A ponger starts in its pong state receiving a Ping from a pinger. This can either succeed, in which case he puts Pong on the pingpong table and stays in its pong state, or fail, in which case he puts a FailPong and a FailPing on the pingpong table.
The pingers supervisor creates pingers and starts in its shutdown state receiving a FailPing from a pinger, in which case he cleans up.
The pongers supervisor creates pongers and starts in its shutdown state receiving a FailPong from a ponger, in which case he cleans up.
So what about a second remote applicationStickTableApp?
Changing the stick table app from local to remote is not as simple as changing the pingpong table app from local to remote because the matchers are more complex.
A hacker registers a matcher for a stick on his left or on his right, so the matcher refers to an instance variable (left or right) of the hacker.
Therefore the remote application deals with a fixed number (say, 5) of sticks.
Configuration
//# application.conf stickTable { include "common"

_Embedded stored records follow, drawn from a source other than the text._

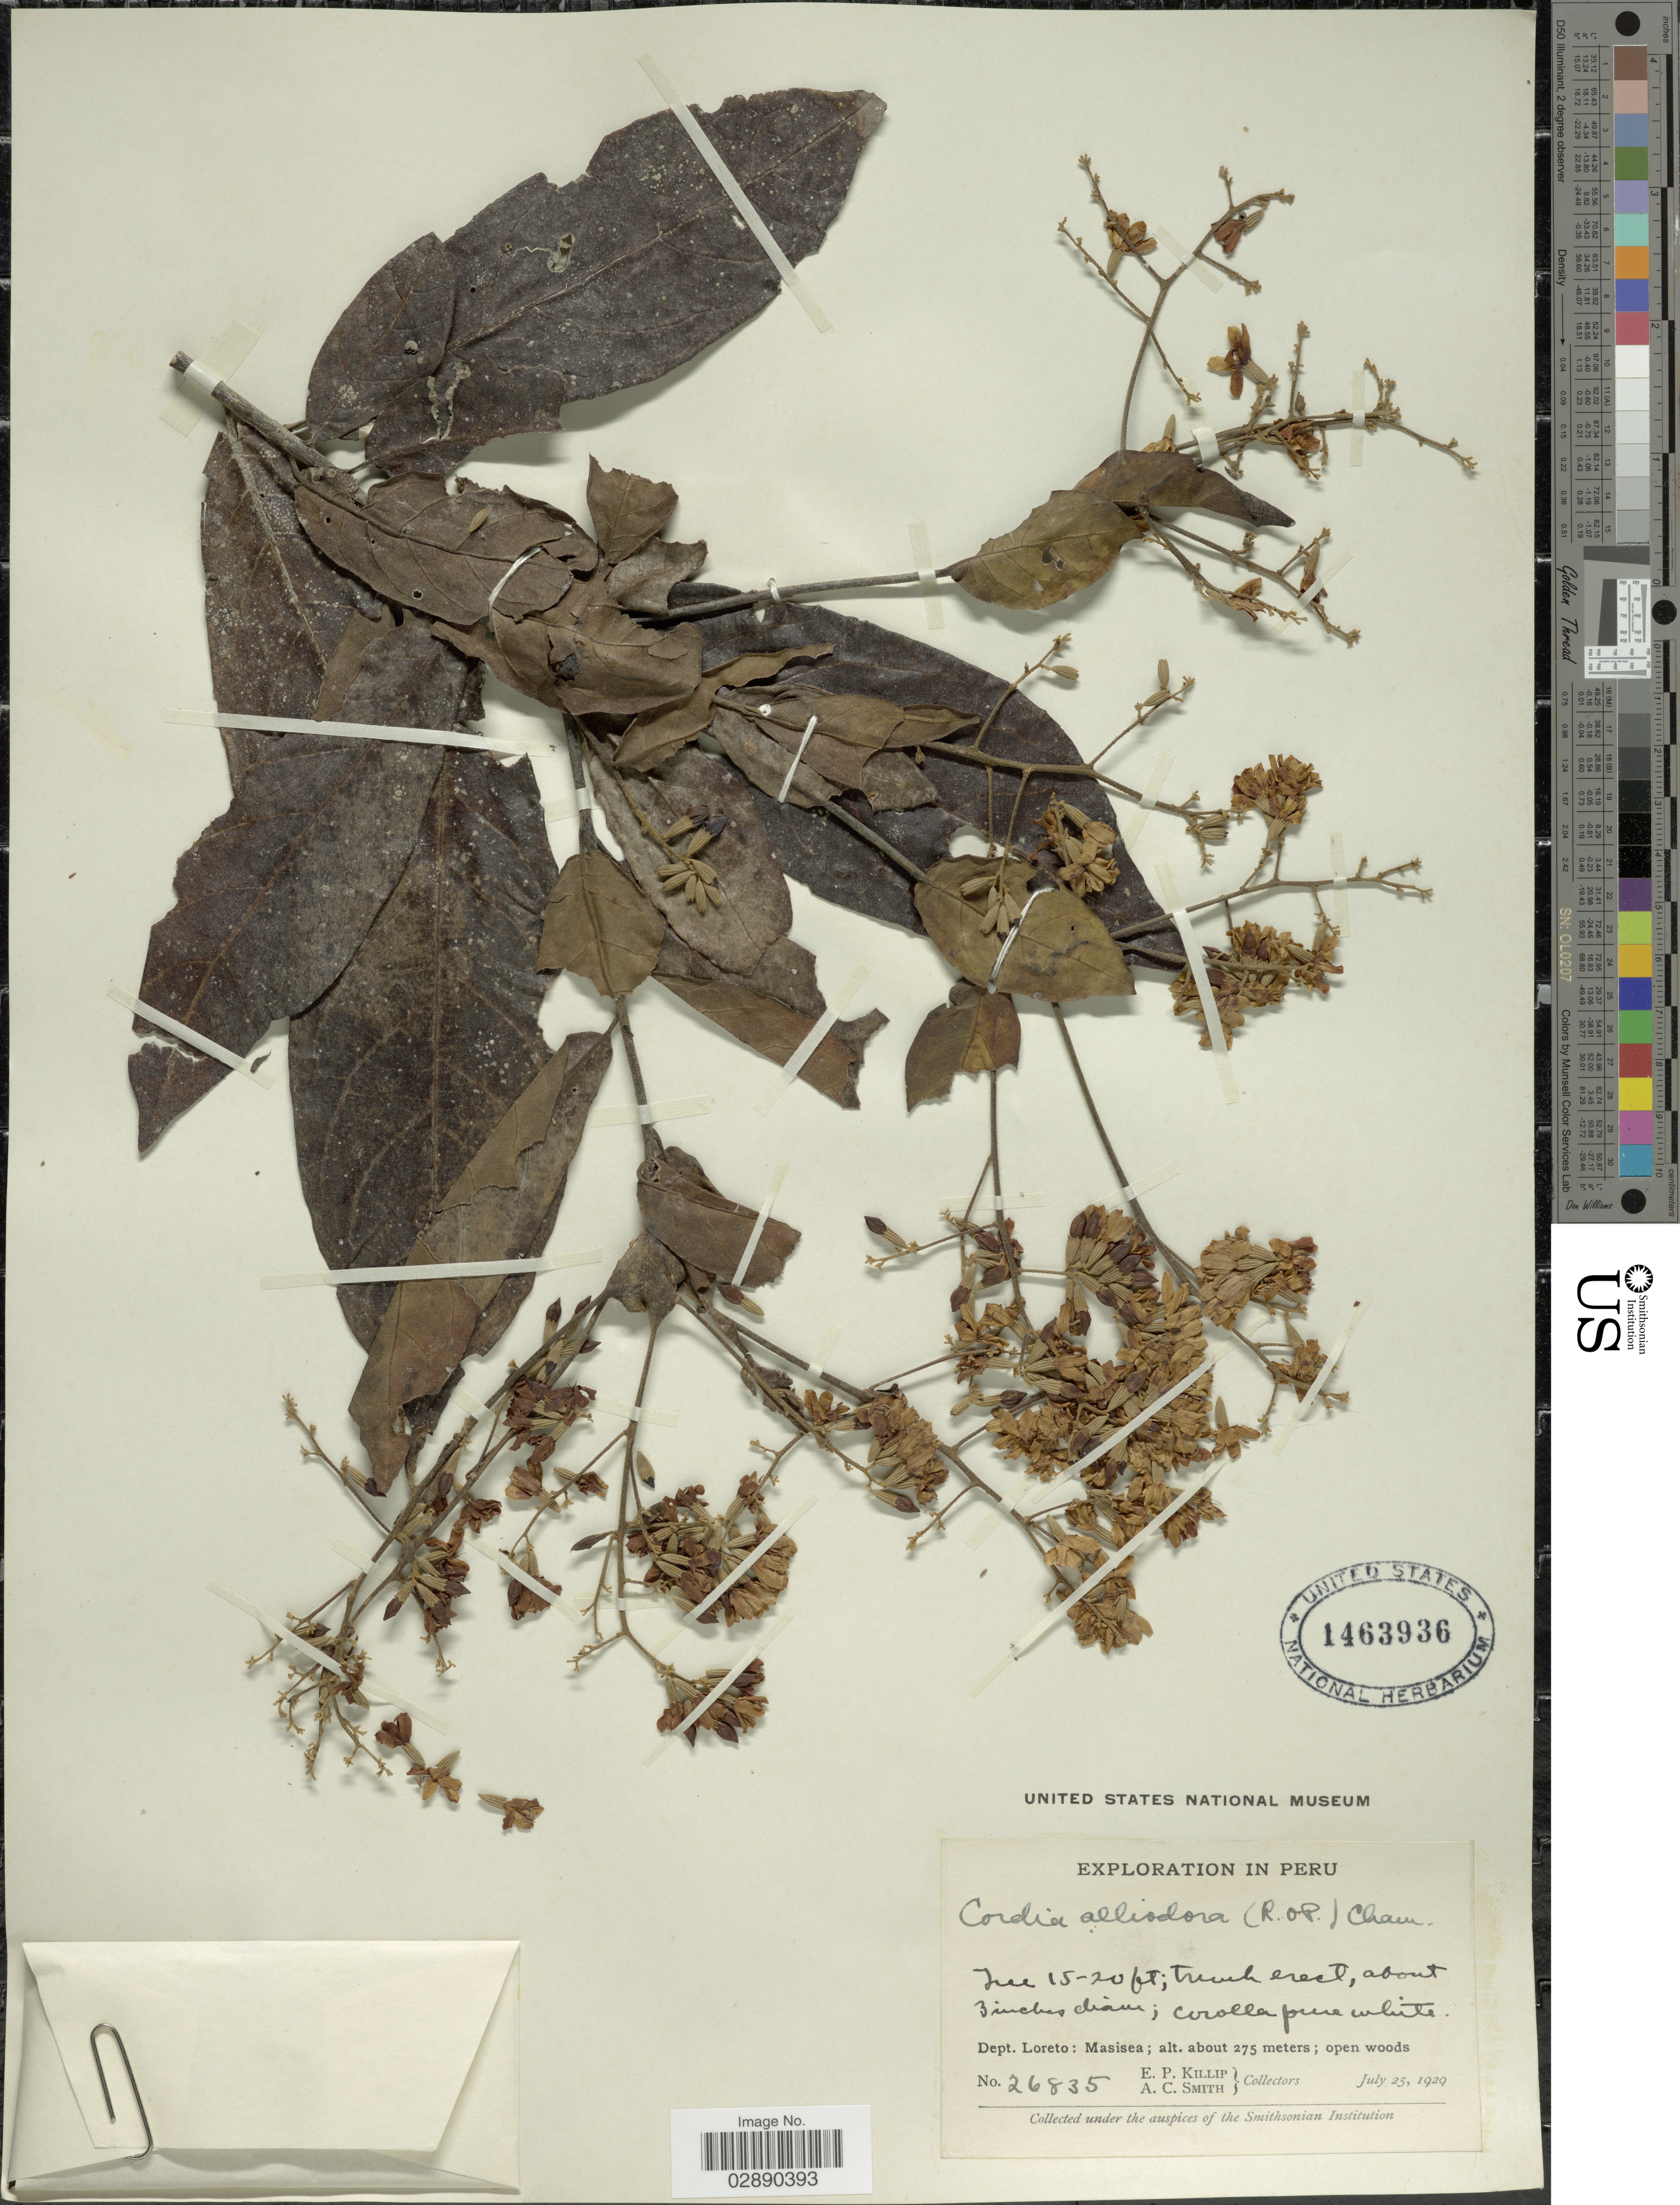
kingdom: Plantae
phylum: Tracheophyta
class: Magnoliopsida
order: Boraginales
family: Cordiaceae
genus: Cordia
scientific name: Cordia alliodora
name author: (Ruiz & Pav.) Oken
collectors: E. P. Killip & A. C. Smith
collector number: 26835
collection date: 1929-07-25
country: Peru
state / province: Loreto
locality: Dept. Loreto: Masisea.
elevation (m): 275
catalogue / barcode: US 1463936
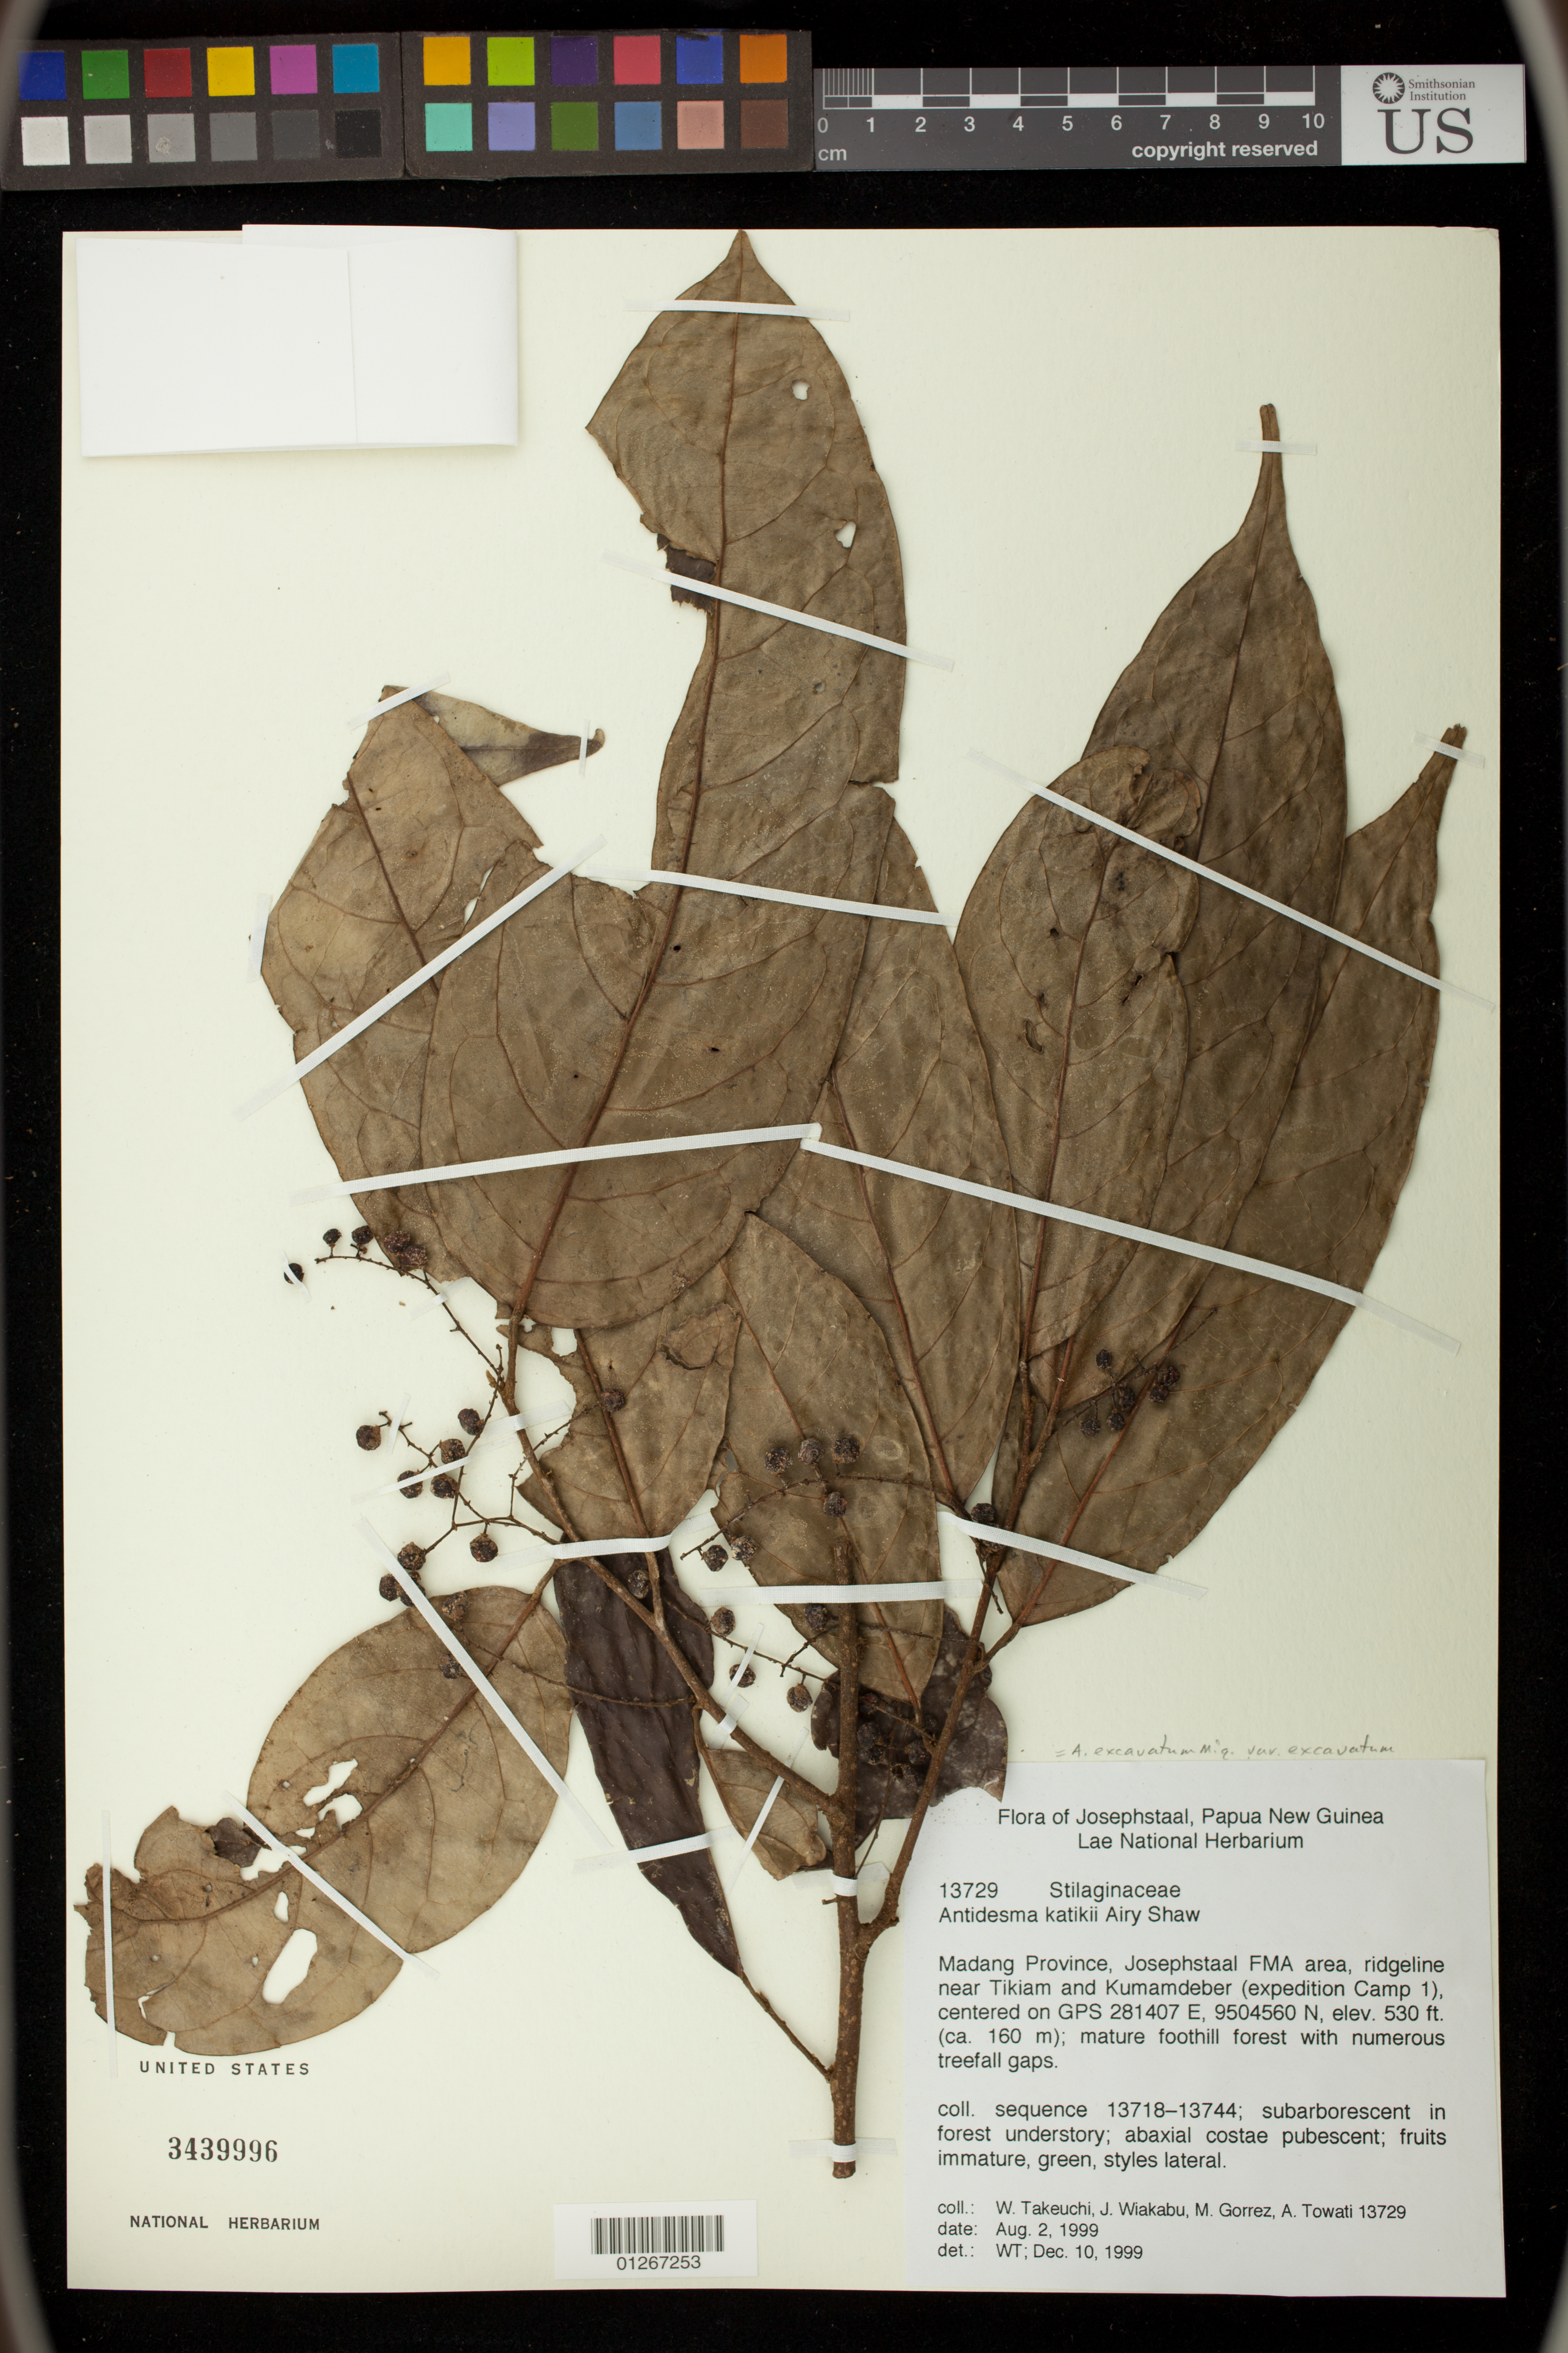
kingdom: Plantae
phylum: Tracheophyta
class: Magnoliopsida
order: Malpighiales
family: Phyllanthaceae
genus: Antidesma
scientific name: Antidesma excavatum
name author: Miq.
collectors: W. Takeuchi, J. Wiakabu, M. Gorrez & A. Towati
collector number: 13729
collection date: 1999-08-02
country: Papua New Guinea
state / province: Madang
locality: Josephstaal FMA area, ridgeline near Tikiam and Kumamdeber (expedition Camp 1), centered on GPS 281407 E, 9504560 N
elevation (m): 162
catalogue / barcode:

akka { remote.netty.port = 2555 } }
hackers { include "common"
akka { remote.netty.port = 2556 } }
Running the stick table app remotely is, again, merely a question of configuration.
Stick
sealed abstract class Stick
case class Stick1() extends Stick
case class Stick2() extends Stick
case class Stick3() extends Stick
case class Stick4() extends Stick
case class Stick5() extends Stick
The sealed abstract class Stick and the case objects implementing it model the data that drive the application.